In Carmell, supra at 522, the United States Supreme Court, in discussing the type of laws that would violate the constitutional prohibition against ex post facto laws, quoted the following statement by Justice Chase in Calder v Bull, 3 US 386, 390; 1 L Ed 648 (1798):

“I will state what laws I consider ex post facto laws, within the words and the intent of the prohibition. 1st. Every law that makes an action done before the passing of the law, and which was innocent when done, criminal; and punishes such action. 2d. Every law that aggravates a crime, or makes it greater than it was, when committed. 3d. Every law that changes the punishment, and inflicts a greater punishment, than the law annexed to the crime, when committed. 4th. Every law that alters the legal rules of evidence, and receives less, or different, testimony, than the law required at the time of the commission of the *592 offence [sic], in order to convict the offender.” [Emphasis in Calder.]

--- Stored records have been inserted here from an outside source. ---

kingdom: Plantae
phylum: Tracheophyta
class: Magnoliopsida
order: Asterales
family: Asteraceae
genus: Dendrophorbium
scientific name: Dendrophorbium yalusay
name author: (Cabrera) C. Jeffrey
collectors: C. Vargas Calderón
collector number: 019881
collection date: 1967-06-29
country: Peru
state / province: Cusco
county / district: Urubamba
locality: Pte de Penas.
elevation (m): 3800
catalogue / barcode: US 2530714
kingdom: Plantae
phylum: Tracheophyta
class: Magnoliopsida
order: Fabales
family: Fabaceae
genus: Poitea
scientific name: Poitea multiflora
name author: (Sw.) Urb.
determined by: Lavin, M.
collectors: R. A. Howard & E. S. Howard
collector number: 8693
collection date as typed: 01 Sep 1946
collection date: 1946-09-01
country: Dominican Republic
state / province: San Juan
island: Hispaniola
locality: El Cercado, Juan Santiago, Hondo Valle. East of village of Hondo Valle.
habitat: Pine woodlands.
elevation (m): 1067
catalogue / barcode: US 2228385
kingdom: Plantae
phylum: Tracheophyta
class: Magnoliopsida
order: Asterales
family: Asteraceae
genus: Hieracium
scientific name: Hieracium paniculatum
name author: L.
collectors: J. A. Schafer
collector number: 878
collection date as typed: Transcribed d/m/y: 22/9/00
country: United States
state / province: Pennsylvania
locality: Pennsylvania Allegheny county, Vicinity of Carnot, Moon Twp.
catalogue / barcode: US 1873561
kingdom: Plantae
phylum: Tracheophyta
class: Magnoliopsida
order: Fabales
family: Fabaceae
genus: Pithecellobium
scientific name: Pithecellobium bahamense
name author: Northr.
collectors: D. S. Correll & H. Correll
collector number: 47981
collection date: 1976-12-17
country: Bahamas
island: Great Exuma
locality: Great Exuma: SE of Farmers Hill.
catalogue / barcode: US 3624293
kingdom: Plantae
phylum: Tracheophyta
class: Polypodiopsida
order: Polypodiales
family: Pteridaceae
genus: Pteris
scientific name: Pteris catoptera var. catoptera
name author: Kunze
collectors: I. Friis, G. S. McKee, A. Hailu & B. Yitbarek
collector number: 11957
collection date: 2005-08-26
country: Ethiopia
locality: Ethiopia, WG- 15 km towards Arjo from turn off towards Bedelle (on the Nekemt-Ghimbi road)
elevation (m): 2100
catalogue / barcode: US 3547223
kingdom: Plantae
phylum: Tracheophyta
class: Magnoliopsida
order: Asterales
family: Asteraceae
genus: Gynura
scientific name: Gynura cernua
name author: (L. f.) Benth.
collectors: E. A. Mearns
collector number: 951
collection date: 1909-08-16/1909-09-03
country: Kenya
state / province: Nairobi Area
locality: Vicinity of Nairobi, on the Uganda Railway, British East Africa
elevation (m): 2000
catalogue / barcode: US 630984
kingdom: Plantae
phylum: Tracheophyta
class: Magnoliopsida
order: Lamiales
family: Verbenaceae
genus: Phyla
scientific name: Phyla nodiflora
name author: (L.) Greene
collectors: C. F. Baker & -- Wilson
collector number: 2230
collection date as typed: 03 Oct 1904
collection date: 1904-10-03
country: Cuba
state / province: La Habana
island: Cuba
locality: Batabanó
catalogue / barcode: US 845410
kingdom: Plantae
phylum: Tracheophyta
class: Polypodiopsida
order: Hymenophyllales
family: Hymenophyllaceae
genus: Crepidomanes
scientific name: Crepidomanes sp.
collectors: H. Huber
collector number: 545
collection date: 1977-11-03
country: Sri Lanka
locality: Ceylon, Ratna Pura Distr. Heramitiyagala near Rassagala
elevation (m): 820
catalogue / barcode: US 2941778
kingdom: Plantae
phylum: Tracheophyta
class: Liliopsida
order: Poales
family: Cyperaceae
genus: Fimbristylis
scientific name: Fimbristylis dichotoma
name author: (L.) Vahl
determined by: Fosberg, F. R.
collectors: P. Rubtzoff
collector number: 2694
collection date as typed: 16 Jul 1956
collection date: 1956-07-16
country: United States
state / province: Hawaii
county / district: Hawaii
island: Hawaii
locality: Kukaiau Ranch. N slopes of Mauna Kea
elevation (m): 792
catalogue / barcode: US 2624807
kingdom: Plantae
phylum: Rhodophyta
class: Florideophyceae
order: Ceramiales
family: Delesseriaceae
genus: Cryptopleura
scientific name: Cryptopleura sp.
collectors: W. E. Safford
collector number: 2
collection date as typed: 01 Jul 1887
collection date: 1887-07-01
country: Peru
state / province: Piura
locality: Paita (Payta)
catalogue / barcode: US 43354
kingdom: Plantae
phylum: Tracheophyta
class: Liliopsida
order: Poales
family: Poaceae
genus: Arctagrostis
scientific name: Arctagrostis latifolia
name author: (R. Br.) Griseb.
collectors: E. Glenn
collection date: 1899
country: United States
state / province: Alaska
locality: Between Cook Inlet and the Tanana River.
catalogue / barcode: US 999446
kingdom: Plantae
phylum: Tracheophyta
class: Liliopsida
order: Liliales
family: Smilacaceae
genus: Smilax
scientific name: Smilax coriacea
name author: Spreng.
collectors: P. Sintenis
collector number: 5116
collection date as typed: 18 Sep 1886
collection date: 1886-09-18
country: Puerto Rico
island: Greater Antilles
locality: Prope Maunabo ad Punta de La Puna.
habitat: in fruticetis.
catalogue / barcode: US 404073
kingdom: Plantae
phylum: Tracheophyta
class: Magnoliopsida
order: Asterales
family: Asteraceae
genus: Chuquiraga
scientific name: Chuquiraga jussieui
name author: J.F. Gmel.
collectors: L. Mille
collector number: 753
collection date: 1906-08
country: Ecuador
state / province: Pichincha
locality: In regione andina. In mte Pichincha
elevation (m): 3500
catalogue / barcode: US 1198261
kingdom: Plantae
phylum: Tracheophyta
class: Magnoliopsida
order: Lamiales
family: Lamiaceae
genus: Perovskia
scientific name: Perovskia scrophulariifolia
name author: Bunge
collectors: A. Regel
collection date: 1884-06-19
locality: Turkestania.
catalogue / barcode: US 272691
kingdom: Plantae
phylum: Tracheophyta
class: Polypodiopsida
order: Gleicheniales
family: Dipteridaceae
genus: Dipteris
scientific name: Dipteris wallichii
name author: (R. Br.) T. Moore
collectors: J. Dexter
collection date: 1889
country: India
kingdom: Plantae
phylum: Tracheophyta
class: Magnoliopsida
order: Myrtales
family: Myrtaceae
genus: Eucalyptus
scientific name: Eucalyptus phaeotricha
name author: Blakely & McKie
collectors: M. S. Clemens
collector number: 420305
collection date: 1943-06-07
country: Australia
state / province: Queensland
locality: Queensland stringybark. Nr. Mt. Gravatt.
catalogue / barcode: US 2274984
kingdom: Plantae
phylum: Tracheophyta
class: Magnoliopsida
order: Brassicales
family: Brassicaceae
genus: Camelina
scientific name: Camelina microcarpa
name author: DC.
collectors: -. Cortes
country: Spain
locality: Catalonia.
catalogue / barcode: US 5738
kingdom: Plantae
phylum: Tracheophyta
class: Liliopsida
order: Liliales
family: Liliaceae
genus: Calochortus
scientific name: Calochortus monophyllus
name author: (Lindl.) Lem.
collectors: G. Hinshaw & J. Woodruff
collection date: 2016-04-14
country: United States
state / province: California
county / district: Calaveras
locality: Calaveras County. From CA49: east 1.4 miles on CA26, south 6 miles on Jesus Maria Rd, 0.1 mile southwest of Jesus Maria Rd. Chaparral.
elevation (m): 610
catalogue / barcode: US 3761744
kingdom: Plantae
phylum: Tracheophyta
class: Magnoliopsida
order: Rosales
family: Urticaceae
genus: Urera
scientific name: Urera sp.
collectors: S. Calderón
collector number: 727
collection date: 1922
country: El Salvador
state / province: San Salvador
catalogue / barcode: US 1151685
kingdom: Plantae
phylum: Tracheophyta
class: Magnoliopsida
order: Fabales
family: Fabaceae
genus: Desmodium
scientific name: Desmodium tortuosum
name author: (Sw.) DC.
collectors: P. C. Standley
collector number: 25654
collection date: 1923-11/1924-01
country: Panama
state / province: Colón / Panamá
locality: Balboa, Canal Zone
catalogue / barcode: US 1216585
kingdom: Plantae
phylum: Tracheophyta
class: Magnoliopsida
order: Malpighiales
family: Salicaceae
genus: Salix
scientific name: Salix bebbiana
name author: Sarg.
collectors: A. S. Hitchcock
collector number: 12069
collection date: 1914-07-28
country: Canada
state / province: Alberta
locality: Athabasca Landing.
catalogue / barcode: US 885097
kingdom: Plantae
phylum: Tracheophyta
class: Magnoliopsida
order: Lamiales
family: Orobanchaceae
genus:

This exposition by Justice Chase on ex post facto laws was also cited favorably by the United States Supreme Court in Collins v Youngblood, 497 US 37, 42, 49; 110 S Ct 2715; 111 L Ed 2d 30 (1990), in which the Court found departures from Justice Chase’s exposition to be unjustified. Moreover, in People v Stevenson, 416 Mich 383, 396; 331 NW2d 143 (1982), the Michigan Supreme Court noted that our state adopted Justice Chase’s definition of ex post facto laws by reference when deciding In re Hoffman, 382 Mich 66, 72 n 1; 168 NW2d 229 (1969). Accordingly, Justice Chase’s 1798 exposition holds true to the present day. In the instant case, defendant contends that an application of the amendment in question to marital communications occurring before October 1, 2000, would fall within Justice Chase’s fourth category of ex post facto laws.

The fourth category was also at issue in Carmell. See Carmell, supra at 522. In Carmell, supra at 517, the Court considered a Texas statute — Tex Code Crim Proc Ann, Art 38.07 — applicable to the prosecution of sexual offenses. Before September 1, 1993, the statute required that, for a prosecutor to obtain a conviction for a sexual offense, either (1) the victim must have informed another person of the alleged offense within six months of the offense or (2) the victim’s allegations must have been corroborated by other evidence, unless the victim was less than fourteen years old at the time of the offense. Carmell, supra at 517. An amendment expanded the child-victim exception to apply to persons under the age of eighteen. Id. at 518.